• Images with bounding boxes
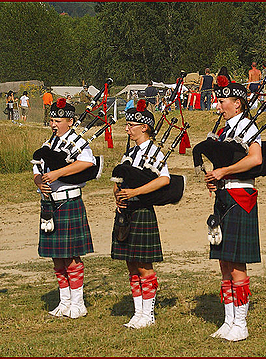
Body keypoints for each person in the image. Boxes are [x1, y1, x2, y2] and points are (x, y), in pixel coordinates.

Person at [203, 77, 262, 342]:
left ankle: (241, 323)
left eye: (223, 101)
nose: (219, 106)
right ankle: (229, 320)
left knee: (237, 263)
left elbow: (255, 158)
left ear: (237, 103)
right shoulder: (225, 130)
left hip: (241, 197)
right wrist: (215, 178)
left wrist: (224, 171)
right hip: (224, 195)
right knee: (224, 261)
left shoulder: (248, 126)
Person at [33, 98, 96, 319]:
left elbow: (87, 164)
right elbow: (38, 168)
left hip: (69, 201)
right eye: (51, 119)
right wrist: (39, 181)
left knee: (70, 256)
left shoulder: (78, 142)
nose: (53, 124)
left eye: (58, 120)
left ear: (70, 121)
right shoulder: (49, 143)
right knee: (56, 256)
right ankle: (64, 301)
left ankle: (78, 304)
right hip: (50, 202)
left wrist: (58, 173)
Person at [111, 99, 170, 329]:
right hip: (126, 211)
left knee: (144, 265)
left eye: (131, 125)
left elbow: (164, 179)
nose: (127, 129)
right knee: (131, 264)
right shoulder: (130, 152)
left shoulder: (154, 152)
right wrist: (117, 195)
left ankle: (149, 314)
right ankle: (138, 313)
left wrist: (135, 191)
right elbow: (117, 179)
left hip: (143, 209)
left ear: (144, 127)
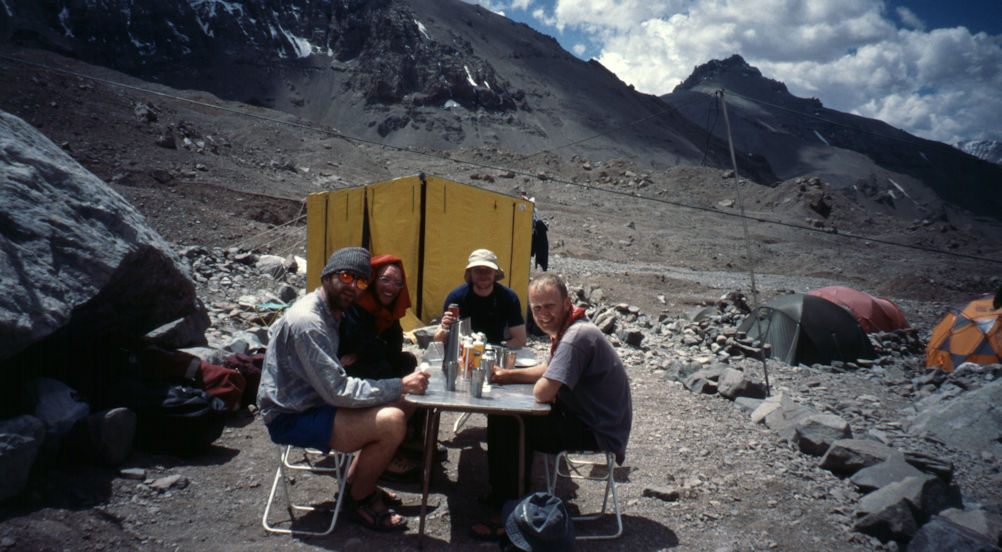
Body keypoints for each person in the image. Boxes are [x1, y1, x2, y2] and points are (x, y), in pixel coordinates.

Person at [257, 247, 430, 532]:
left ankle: (358, 481)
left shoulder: (333, 312)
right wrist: (399, 384)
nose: (353, 286)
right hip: (294, 414)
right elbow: (337, 391)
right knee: (393, 420)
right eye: (347, 276)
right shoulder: (309, 321)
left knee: (409, 400)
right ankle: (360, 498)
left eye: (361, 281)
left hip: (318, 402)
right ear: (328, 275)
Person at [472, 273, 632, 540]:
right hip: (595, 420)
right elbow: (549, 368)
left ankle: (509, 512)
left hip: (598, 430)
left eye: (550, 306)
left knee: (511, 420)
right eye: (537, 308)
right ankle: (507, 496)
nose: (543, 314)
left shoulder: (574, 337)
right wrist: (506, 375)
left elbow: (543, 392)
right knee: (508, 416)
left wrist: (537, 385)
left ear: (566, 303)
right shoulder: (572, 327)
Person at [338, 254, 422, 481]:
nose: (391, 288)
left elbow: (393, 345)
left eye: (397, 283)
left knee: (408, 362)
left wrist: (370, 348)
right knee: (383, 368)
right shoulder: (358, 303)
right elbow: (359, 341)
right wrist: (369, 348)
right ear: (373, 280)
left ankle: (409, 436)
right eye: (385, 280)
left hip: (365, 361)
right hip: (342, 372)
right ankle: (384, 445)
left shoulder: (388, 310)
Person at [434, 248, 527, 348]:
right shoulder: (456, 297)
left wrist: (496, 352)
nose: (483, 275)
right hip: (463, 351)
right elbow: (438, 339)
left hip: (494, 350)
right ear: (470, 272)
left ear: (495, 272)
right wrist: (444, 328)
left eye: (488, 270)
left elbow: (520, 339)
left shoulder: (509, 297)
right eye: (478, 270)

• Exercise goal
Transcribe each record exactly as it appears, but omit every picture.

• Result
Body keypoints for each person in the image. Boxes are [x1, y1, x2, y2] and points are (x, y), in pixel coordinates.

Person at [203, 77, 262, 342]:
left ankle: (241, 323)
left eye: (223, 101)
nose: (219, 106)
right ankle: (229, 320)
left knee: (237, 263)
left elbow: (255, 158)
left ear: (237, 103)
right shoulder: (225, 130)
left hip: (241, 197)
right wrist: (215, 178)
left wrist: (224, 171)
right hip: (224, 195)
right knee: (224, 261)
left shoulder: (248, 126)
Person at [33, 98, 96, 319]:
left elbow: (87, 164)
right elbow: (38, 168)
left hip: (69, 201)
right eye: (51, 119)
right wrist: (39, 181)
left knee: (70, 256)
left shoulder: (78, 142)
nose: (53, 124)
left eye: (58, 120)
left ear: (70, 121)
right shoulder: (49, 143)
right knee: (56, 256)
right ankle: (64, 301)
left ankle: (78, 304)
right hip: (50, 202)
left wrist: (58, 173)
Person at [111, 99, 170, 329]:
right hip: (126, 211)
left knee: (144, 265)
left eye: (131, 125)
left elbow: (164, 179)
nose: (127, 129)
right knee: (131, 264)
right shoulder: (130, 152)
left shoulder: (154, 152)
right wrist: (117, 195)
left ankle: (149, 314)
right ankle: (138, 313)
left wrist: (135, 191)
right elbow: (117, 179)
left hip: (143, 209)
left ear: (144, 127)
Body keypoints for each person in the image. Boxes are [x1, y1, x2, y2] and points are (x, y), in pixel coordinates.

Person at [257, 247, 430, 532]:
left ankle: (358, 481)
left shoulder: (333, 312)
right wrist: (399, 384)
nose: (353, 286)
right hip: (294, 414)
right elbow: (337, 391)
right knee: (393, 420)
right eye: (347, 276)
right shoulder: (309, 321)
left knee: (409, 400)
right ankle: (360, 498)
left eye: (361, 281)
left hip: (318, 402)
right ear: (328, 275)
Person at [472, 273, 632, 540]:
right hip: (595, 420)
right elbow: (549, 368)
left ankle: (509, 512)
left hip: (598, 430)
left eye: (550, 306)
left knee: (511, 420)
right eye: (537, 308)
right ankle: (507, 496)
nose: (543, 314)
left shoulder: (574, 337)
right wrist: (506, 375)
left elbow: (543, 392)
right knee: (508, 416)
left wrist: (537, 385)
left ear: (566, 303)
right shoulder: (572, 327)
Person at [338, 254, 422, 481]:
nose: (391, 288)
left elbow: (393, 345)
left eye: (397, 283)
left knee: (408, 362)
left wrist: (370, 348)
right knee: (383, 368)
right shoulder: (358, 303)
right elbow: (359, 341)
right wrist: (369, 348)
right ear: (373, 280)
left ankle: (409, 436)
right eye: (385, 280)
left hip: (365, 361)
right hip: (342, 372)
right ankle: (384, 445)
left shoulder: (388, 310)
Person at [434, 248, 527, 348]:
right shoulder: (456, 297)
left wrist: (496, 352)
nose: (483, 275)
right hip: (463, 351)
right elbow: (438, 339)
left hip: (494, 350)
right ear: (470, 272)
left ear: (495, 272)
right wrist: (444, 328)
left eye: (488, 270)
left elbow: (520, 339)
left shoulder: (509, 297)
right eye: (478, 270)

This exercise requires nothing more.